Negara madani (civil state, dawlah madaniyyah) menjadi pro-kontra yang sengit dalam Revolusi Mesir sejak Januari 2011. Ide ini diusung oleh kaum liberal atau sekular, dengan propaganda bahwa negara madani tidak bertentangan dengan Islam. Mereka mengklaim, negara madani merupakan lawan dari negara militer yang absolut dan represif; atau negara yang netral terhadap agama; atau negara yang memperlakukan setiap warga negara secara sama (setara) tanpa melihat perbedaan warna kulit, suku atau agama.
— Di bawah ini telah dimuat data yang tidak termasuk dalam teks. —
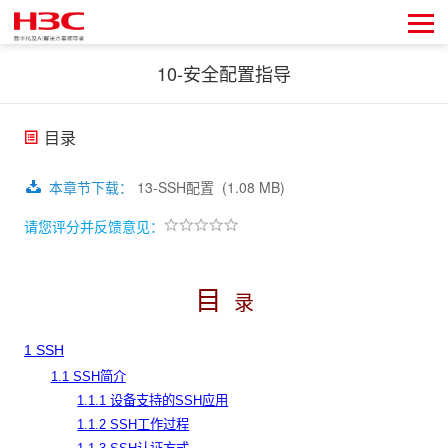
10-安全配置指导
目录
本章节下载
：
13-SSH配置
(1.08 MB)
请您评分并反馈意见：
目
录
1 SSH
1.1 SSH简介
1.1.1 设备支持的SSH应用
1.1.2 SSH工作过程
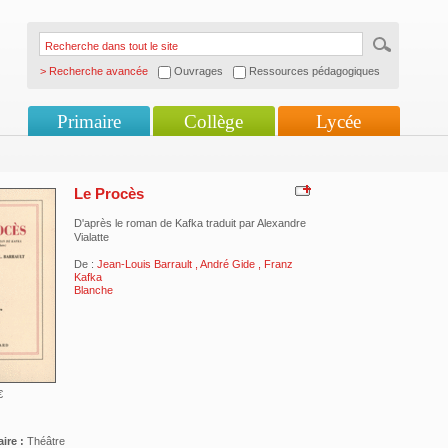
> Recherche avancée
Ouvrages
Ressources pédagogiques
Primaire
Collège
Lycée
Le Procès
D'après le roman de Kafka traduit par Alexandre
Vialatte
De :
Jean-Louis Barrault
,
André Gide
,
Franz
Kafka
Blanche
€
ire :
Théâtre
Para aktivis Islam terbelah dua. Ada yang menentang ide negara madani secara mutlak karena dianggap sama saja dengan negara sekular-demokratis. Ada yang menerimanya dengan memberi penafsiran baru yang sudah disesuaikan dengan Islam. Yang terakhir ini memberikan batasan, bahwa yang dikehendaki bukan negara madani secara mutlak, tetapi negara madani yang merujuk pada Islam (bi marja’iyyah islamiyyah).
Sejarah Negara Madani
Sebelum membincangkan definisi negara madani, perlu diketahui dulu aspek sejarah dari istilah dan konsep negara madani itu sendiri agar dapat diketahui karakter-karakter negara madani secara tepat sesuai konteks sejarahnya.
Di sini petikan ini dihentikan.